Output reads can be compressed using gzip or bzip2, with the compression type inferred from the file extension specified at runtime. Eg. .gz -> gzip compression, .bz2 -> bzip2 compression.

--compress

Split or Interleaved output

Output reads can be written as interleaved or split R1/R2 files. At runtime, specifying a single output read file will produce interleaved read-pairs, while specifying two output files will produce split R1/R2 files.

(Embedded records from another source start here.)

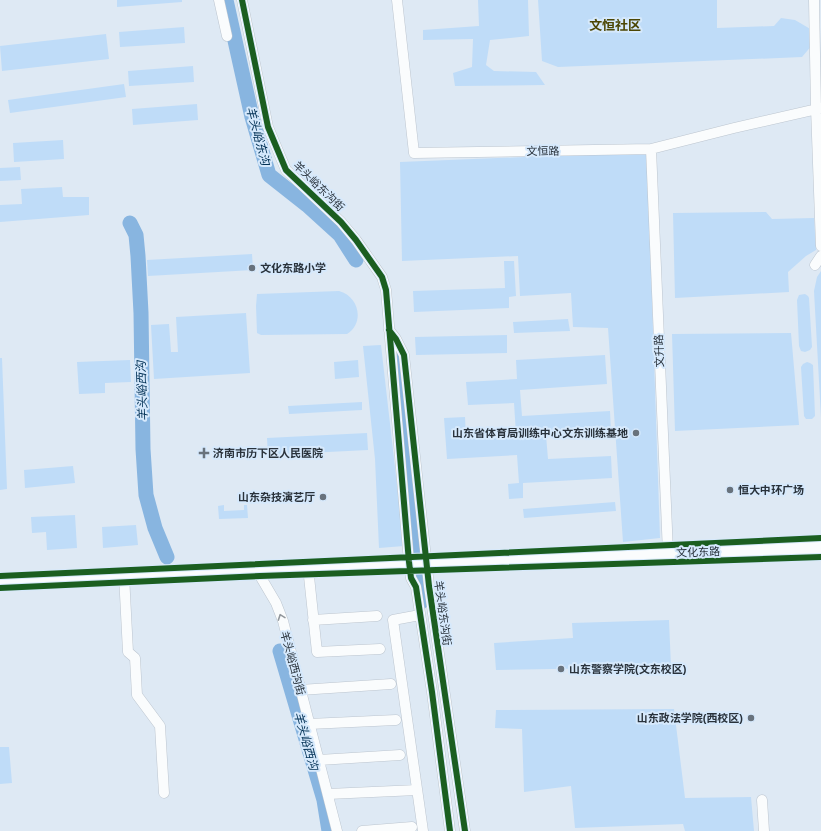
<svg xmlns="http://www.w3.org/2000/svg" width="821" height="831" font-family="Helvetica,'Noto Sans SC',sans-serif">
<style>
.green{fill:#bfdcf8}
.lines{fill:none;stroke-linecap:round;stroke-linejoin:round}
.river{stroke:#88b5e0;stroke-width:15}
.minor-casing{stroke:#bcc5cf;stroke-width:11}
.major-casing{stroke:#bcc5cf;stroke-width:14}
.minor{stroke:#fafcfd;stroke-width:10}
.major{stroke:#fafcfd;stroke-width:13}
.cycleway-casing{stroke:#d6e9fc;stroke-width:8}
.cycleway{stroke:#1b5e20;stroke-width:6}
.oneway{stroke:#92979c}
.poi-dot{fill:#68727c;stroke:#d6e9fc;stroke-width:1.5}
.labels{text-anchor:middle;stroke-width:4;stroke-linejoin:round;paint-order:stroke}
.street-label{font-size:11px;fill:#29323b;stroke:#d6e9fc}
.poi-label{font-size:11px;font-weight:bold;fill:#29323b;stroke:#d6e9fc;text-anchor:start}
.water-label{font-size:12px;font-style:italic;fill:#023155;stroke:#d6e9fc}
.quarter-label{font-size:13px;font-weight:bold;fill:#4b4604;stroke:#d6e9fc}
</style>
<rect width="100%" height="100%" fill="#dee9f4"/>
<!-- green -->
<path class="green" d="M117 0H182V2L117 7Z
M478 0H528L529 36 490 40 486 65 494 71 536 72 545 85 455 86 453 73 472 67 473 39 423 40V30L479 26Z
M538 0H717V28L774 26 781 18 795 20 812 30 813 44 802 57 558 67 542 61Z
M184 27 185 43 120 47 119 32Z
M106 34 109 59 2 71 0 46Z
M193 66 194 82 129 86 128 71Z
M124 84 126 97 10 113 8 100Z
M197 104 198 120 133 125 132 109Z
M63 140 64 159 14 162 13 143Z
M647 152 660 538 623 542 608 328 573 327 571 293 520 296 518 256 402 261 400 162Z
M20 167 21 180 0 181V168Z
M62 187 63 197H89V215L0 222V205L22 204 21 189Z
M766 212 772 219 814 218 816 250 806 256 788 272 789 292 675 298 673 213Z
M252 254 253 270 148 276 147 260Z
M504 261H514L516 296 509 297V308L414 312 413 291 505 288Z
M821 271V417L814 291 817 277Z
M339 291C359 296 365 323 347 334L261 335 257 333 256 306 257 294Z
M805 294 808 296 809 298 812 347 810 350 805 352 801 351 799 346 797 300 799 295Z
M246 313 250 373 154 379 151 325 169 324 171 352H178L176 317Z
M568 319 570 331 514 333 513 322Z
M791 333 799 425 675 431 672 334Z
M507 335V353L416 355 415 337Z
M381 345 404 546 379 548 375 459 363 346Z
M605 355 607 384 520 390 522 416 610 411 611 431 546 435 548 459 611 456 612 478 523 483V498L509 499 508 484 519 483 517 455 447 459 444 418 465 417 466 437 516 434 514 403 468 405 466 382 517 379 516 360Z
M0 358H2L7 489 0 490Z
M130 360 131 382 105 383V393L79 394 77 362Z
M358 360 359 377 335 379 334 362Z
M807 362 810 363 813 365 815 416 812 419H806L804 416 801 367 803 364Z
M362 402V410L289 414 288 406Z
M367 433 368 450 268 455 267 438Z
M73 466 75 483 25 488 24 470Z
M615 502 616 511 524 518 523 509Z
M224 505V511L244 510V505H247L248 518 219 519 218 506Z
M75 515 77 548 47 550 46 532 32 533 31 517Z
M136 525 138 545 103 548 102 527Z
M669 620 671 667 496 670 494 643 573 638 572 623Z
M674 709 685 798 751 797 754 831H685L683 824 575 828 571 786 524 792 522 729 495 728 496 710Z
M0 747H9L12 783 0 784Z"/>
<g class="lines">
<!-- river -->
<path class="river" d="M226 0 252 117 269 175 307 205 340 235 356 260
M130 223 136 235 138 256 141 313 143 449 146 495 155 528 167 557
M397 359 421 602
M280 651 324 800 329 831"/>
<!-- minor casing -->
<g class="minor-casing">
<path id="minor" d="M219 0 227 36
M242 0 268 127 286 170 341 222 356 240 382 277 386 290 409 562 411 578 416 587 432 692 450 831
M397 0 414 153 651 149 734 128 821 108
M814 0 816 108 821 246
M651 149 668 553
M815 265 821 256
M389 330 396 339 404 355 429 586 465 831
M308 567 317 652 380 649
M256 569 276 603 283 621 337 831
M124 575 128 652 135 658 137 695 160 726 164 793
M420 615 393 620 423 831
M313 620 377 616
M300 690 391 684
M309 724 396 720
M319 760 400 755
M328 794 417 790
M762 800 764 831
M362 831 412 827"/>
</g>
<!-- major casing -->
<g class="major-casing">
<path id="major" d="M0 581 404 562 821 548"/>
</g>
<!-- minor -->
<use href="#minor" class="minor"/>
<!-- major -->
<use href="#major" class="major"/>
<!-- cycleway casing -->
<g class="cycleway-casing">
<path id="cycleway" d="M242 0 268 127 286 170 341 222 356 240 382 277 386 290 409 562 411 578 416 587 432 692 450 831
M389 330 396 339 404 355 429 586 465 831
M0 576 821 538
M0 588 260 576 821 557"/>
</g>
<!-- cycleway -->
<use href="#cycleway" class="cycleway"/>
</g>
<!-- one-way arrows -->
<defs><path id="oneway-chevron" d="M-2-3.5L2.5 0L-2 3.5" fill="none" stroke-width="1.6" stroke-linecap="round" stroke-linejoin="round"/></defs>
<use class="oneway" href="#oneway-chevron" transform="translate(281 617) rotate(-110)"/>
<!-- markers -->
<g class="poi-dot">
<circle cx="252" cy="268" r="4"/>
<circle cx="636" cy="433" r="4"/>
<path d="M202 447h4v4h4v4h-4v4h-4v-4h-4v-4h4z"/>
<circle cx="730" cy="490" r="4"/>
<circle cx="323" cy="497" r="4"/>
<circle cx="561" cy="669" r="4"/>
<circle cx="751" cy="718" r="4"/>
</g>
<g class="labels">
<!-- street labels -->
<g class="street-label">
<text transform="translate(543 151) rotate(-1)" y="4">文恒路</text>
<text transform="translate(319 186) rotate(44)" y="4">羊头峪东沟街</text>
<text transform="translate(659 351) rotate(-92)" y="4">文升路</text>
<text transform="translate(698 552) rotate(-2)" y="4">文化东路</text>
<text transform="translate(443 613) rotate(82)" y="4">羊头峪东沟街</text>
<text transform="translate(293 663) rotate(75)" y="4">羊头峪西沟街</text>
</g>
<!-- poi labels -->
<g class="poi-label">
<text x="260" y="272">文化东路小学</text>
<text x="628" y="437" text-anchor="end">山东省体育局训练中心文东训练基地</text>
<text x="213" y="457">济南市历下区人民医院</text>
<text x="738" y="494">恒大中环广场</text>
<text x="315" y="501" text-anchor="end">山东杂技演艺厅</text>
<text x="569" y="673">山东警察学院(文东校区)</text>
<text x="743" y="722" text-anchor="end">山东政法学院(西校区)</text>
</g>
<!-- water labels -->
<g class="water-label">
<text transform="translate(258 136) rotate(75)" y="4">羊头峪东沟</text>
<text transform="translate(142 391) rotate(-92)" y="4">羊头峪西沟</text>
<text transform="translate(306 741) rotate(74)" y="4">羊头峪西沟</text>
</g>
<!-- quarter labels -->
<g class="quarter-label">
<text x="615" y="30">文恒社区</text>
</g>
</g>
</svg>
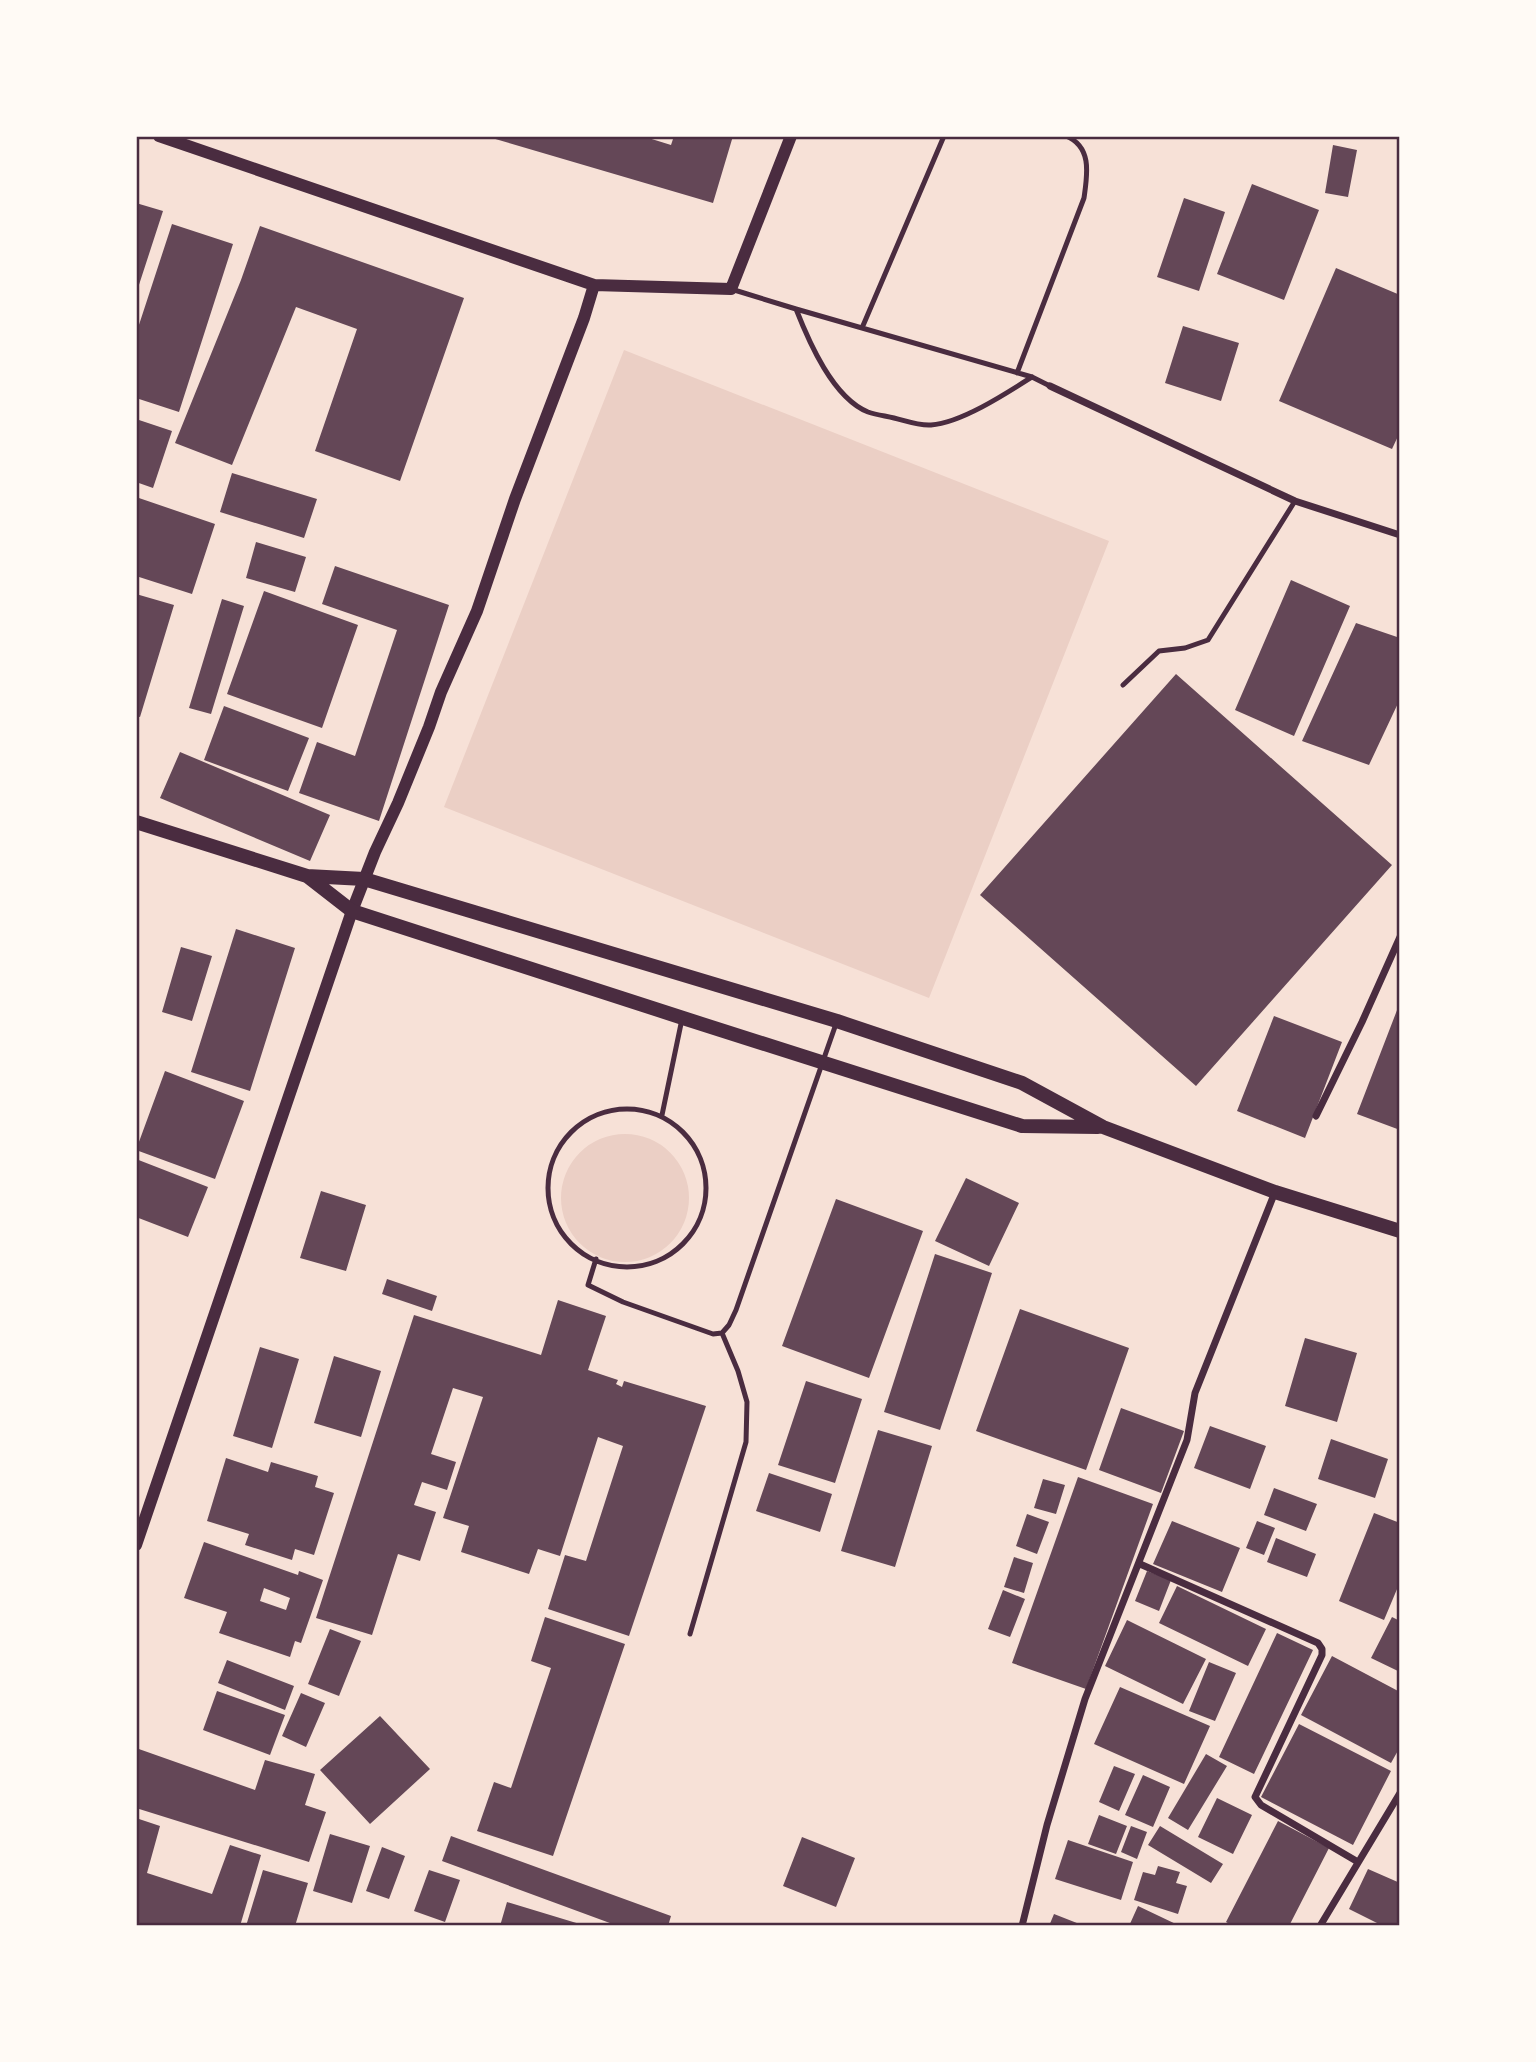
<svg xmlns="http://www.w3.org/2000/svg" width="1536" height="2062" font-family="'Archivo Narrow',sans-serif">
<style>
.green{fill:#ebcfc5}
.building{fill:#644757;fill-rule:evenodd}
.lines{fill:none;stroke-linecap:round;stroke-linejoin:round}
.service{stroke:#4a2c40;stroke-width:5}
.minor{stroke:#4a2c40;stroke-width:7}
.tertiary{stroke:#4a2c40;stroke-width:12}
.secondary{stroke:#4a2c40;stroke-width:14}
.neatline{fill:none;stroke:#4a2c40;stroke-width:2.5}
</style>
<rect width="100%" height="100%" fill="#f7e1d7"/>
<path class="green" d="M624 350 1109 541 929 998 444 807Z
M561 1198a64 64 0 1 1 128 0a64 64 0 1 1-128 0Z"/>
<path class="building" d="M485 136H642L671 145 674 136H733L713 203Z
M1333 145 1357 150 1348 197 1325 193Z
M1252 184 1319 210 1284 300 1217 274Z
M1184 198 1225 212 1199 291 1157 277Z
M136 203 163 211 137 291H136Z
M172 224 233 244 179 412 136 398V334Z
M260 226 464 298 400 481 315 451 357 329 296 307 232 465 175 443 241 280Z
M1336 268 1400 295V432L1392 449 1279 401Z
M1183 326 1239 343 1221 401 1165 383Z
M136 419 172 431 153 488 136 482Z
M232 473 317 499 304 538 220 512Z
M136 497 215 524 192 594 136 576Z
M256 542 306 557 295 592 246 578Z
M335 566 449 605 379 821 299 793 317 742 355 756 397 630 322 604Z
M1291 580 1350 606 1294 736 1235 710Z
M264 591 358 625 322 728 227 694Z
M136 594 174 605 140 717 136 716Z
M222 599 244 606 211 714 189 708Z
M1356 623 1400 638V699L1369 765 1302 741Z
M1176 674 1392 865 1196 1086 980 895Z
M224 706 309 738 288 791 204 760Z
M180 752 330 815 310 861 160 798Z
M236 929 295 948 250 1091 191 1072Z
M181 947 212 956 192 1021 162 1012Z
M1399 1005H1400V1130L1357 1114Z
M1274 1016 1342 1042 1305 1138 1237 1111Z
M165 1071 244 1101 215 1179 136 1150Z
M136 1159 208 1187 188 1237 136 1217Z
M966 1178 1019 1203 989 1266 935 1241Z
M321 1191 366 1205 346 1271 300 1258Z
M836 1199 923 1231 869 1378 782 1346Z
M935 1254 992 1273 940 1430 884 1412Z
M387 1279 437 1296 432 1311 382 1294Z
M558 1300 606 1316 588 1370 618 1380 616 1384 622 1387 624 1381 706 1406 629 1636 548 1609 565 1555 586 1561 623 1446 598 1437 560 1556 538 1549 529 1574 461 1552 469 1526 443 1518 483 1397 453 1388 431 1454 456 1462 447 1490 422 1482 414 1505 436 1512 420 1561 398 1554 372 1635 316 1618 414 1315 541 1355Z
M1020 1309 1129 1348 1086 1470 976 1431Z
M1305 1338 1357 1353 1337 1422 1285 1406Z
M260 1347 299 1359 272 1448 233 1436Z
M334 1356 381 1371 361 1437 314 1423Z
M806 1381 862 1399 835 1483 778 1465Z
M1121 1408 1184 1431 1161 1493 1099 1470Z
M1210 1426 1266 1446 1250 1489 1194 1468Z
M878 1430 932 1446 895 1567 841 1551Z
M1331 1439 1388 1459 1375 1498 1318 1479Z
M226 1458 268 1472 271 1462 318 1476 315 1487 334 1493 314 1555 295 1549 292 1560 245 1545 249 1534 207 1521Z
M769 1473 832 1494 820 1532 756 1511Z
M1078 1477 1153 1504 1086 1689 1012 1663Z
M1043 1479 1065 1485 1056 1514 1034 1508Z
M1274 1488 1317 1504 1306 1531 1264 1515Z
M1374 1513 1400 1523V1582L1384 1620 1339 1601Z
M1027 1514 1049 1522 1037 1554 1016 1546Z
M1172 1521 1240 1548 1222 1592 1153 1564Z
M1257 1521 1275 1528 1264 1555 1246 1548Z
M1276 1538 1316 1554 1307 1577 1267 1562Z
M204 1542 298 1575 299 1571 323 1580 301 1643 295 1641 290 1657 219 1633 227 1612 184 1598ZM264 1588 290 1598 286 1610 260 1601Z
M1014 1557 1033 1563 1024 1593 1004 1587Z
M1147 1571 1171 1580 1159 1611 1135 1601Z
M1177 1586 1266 1629 1248 1666 1159 1623Z
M1003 1590 1025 1599 1010 1637 988 1629Z
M545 1617 625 1644 553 1856 477 1831 494 1782 511 1788 551 1668 531 1661Z
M1392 1617 1400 1621V1672L1371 1658Z
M1127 1620 1206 1659 1183 1704 1105 1666Z
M330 1629 361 1641 339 1696 308 1684Z
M1277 1633 1313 1650 1254 1774 1219 1757Z
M1332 1656 1400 1692V1747L1391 1763 1301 1715Z
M227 1660 294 1686 285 1710 218 1683Z
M1209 1662 1236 1673 1215 1721 1189 1711Z
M1120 1687 1210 1726 1184 1784 1094 1744Z
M217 1691 285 1715 270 1755 203 1730Z
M301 1693 325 1703 306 1747 282 1736Z
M380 1716 430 1769 370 1824 320 1770Z
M1299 1724 1391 1771 1353 1845 1261 1797Z
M136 1748 255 1790 265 1760 315 1774 305 1805 326 1812 309 1862 136 1808Z
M1206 1754 1227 1766 1188 1830 1168 1818Z
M1114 1766 1135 1774 1119 1811 1099 1802Z
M1143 1775 1170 1787 1153 1827 1125 1815Z
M1217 1798 1252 1815 1233 1854 1198 1837Z
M1099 1815 1127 1826 1116 1854 1088 1844Z
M136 1818 160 1826 147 1873 212 1894 230 1845 261 1855 240 1926H136Z
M1278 1821 1329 1848 1289 1926H1233L1226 1922Z
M1131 1826 1147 1832 1137 1859 1121 1852Z
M1160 1826 1223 1864 1211 1883 1148 1845Z
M330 1834 370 1846 352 1903 313 1891Z
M451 1836 671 1916 668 1926H618L442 1861Z
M802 1837 855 1858 836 1907 783 1886Z
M1068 1840 1133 1862 1121 1900 1055 1879Z
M382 1847 405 1856 389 1899 366 1891Z
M1158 1866 1180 1872 1176 1883 1187 1886 1178 1914 1134 1900 1143 1872 1155 1875Z
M1368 1869 1400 1883V1926H1383L1349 1909Z
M263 1870 308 1883 295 1926H246Z
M429 1870 460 1880 445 1922 414 1911Z
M507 1902 583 1925V1926H500Z
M1138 1906 1180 1926H1129Z
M1054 1914 1082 1925V1926H1049Z"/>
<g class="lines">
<path class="service" d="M731 289 796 309 1032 377 1050 386
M796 309C809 342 833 398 868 412 877 415 886 416 894 418 906 421 920 426 931 425 961 423 1007 393 1032 377
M862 328 944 136
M1017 373 1084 198C1087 176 1093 147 1066 136
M1123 685 1159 651 1185 648 1208 640 1295 501
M548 1188a79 79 0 1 1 158 0a79 79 0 1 1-158 0Z
M662 1115 682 1019
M596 1259 588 1285 623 1302 713 1334 722 1333 729 1325 736 1310 837 1021
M690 1634 746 1442 747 1402 738 1371 722 1333"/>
<path class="minor" d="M1050 386 1295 501 1400 535
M1316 1116 1362 1022 1400 937
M1140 1564 1318 1643 1322 1649V1655L1255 1797 1261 1805 1358 1862
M1022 1926 1047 1825 1085 1699 1187 1440 1195 1393 1275 1192
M1320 1926 1400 1793"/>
<path class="tertiary" d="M159 136 594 285 731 289 791 136
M136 1545 352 911 375 852 398 803 429 727 441 692 477 611 515 499 584 318 594 285"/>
<path class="secondary" d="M136 822 307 876 364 879 837 1021 1022 1083 1103 1127 1275 1192 1400 1231
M307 876 352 911 683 1018 1022 1126 1098 1127"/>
</g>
<rect width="1536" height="2062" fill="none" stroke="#fffaf5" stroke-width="276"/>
<rect x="138" y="138" width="1260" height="1786" class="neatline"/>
</svg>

Please note: Only the suffixes of file names are inspected. There is no requirement to adhere to a _1/_2 or _R1/_R2 naming convention with split read output.

Interleaved

sim3C --dist uniform -n 500000 -l 150 -e NlaIII -m hic myref.fasta sim.fq

Split R1/R2

# conventional syntax
sim3C --dist uniform -n 500000 -l 150 -e NlaIII -m hic myref.fasta sim_R1.fq sim_R2.fq
# odd names
sim3C --dist uniform -n 500000 -l 150 -e NlaIII -m hic myref.fasta foo.fq bar.fq

Examples

# uncompressed, interleaved FASTA output
sim3C --dist uniform -n 500000 -l 150 -e NlaIII -m hic myref.fasta sim.fa

# gzip compressed, interleaved FASTQ output
sim3C --dist uniform -n 500000 -l 150 -e NlaIII -m hic myref.fasta sim.fq.gz

# gzip compressed, split R1/R1 FASTQ output
sim3C --dist uniform -n 500000 -l 150 -e NlaIII -m hic myref.fasta sim_1.fq.gz sim_2.fq.gz

References

  1. Huang, Weichun, Leping Li, Jason R. Myers, and Gabor T. Marth. 2012. “ART: A next-Generation Sequencing Read Simulator.” Bioinformatics 28 (4). Oxford University Press: 593–94.

  2. Roberts, Richard J., Tamas Vincze, Janos Posfai, and Dana Macelis. 2015. “REBASE--a Database for DNA Restriction and Modification: Enzymes, Genes and Genomes.” Nucleic Acids Research 43 (Database issue): D298–99.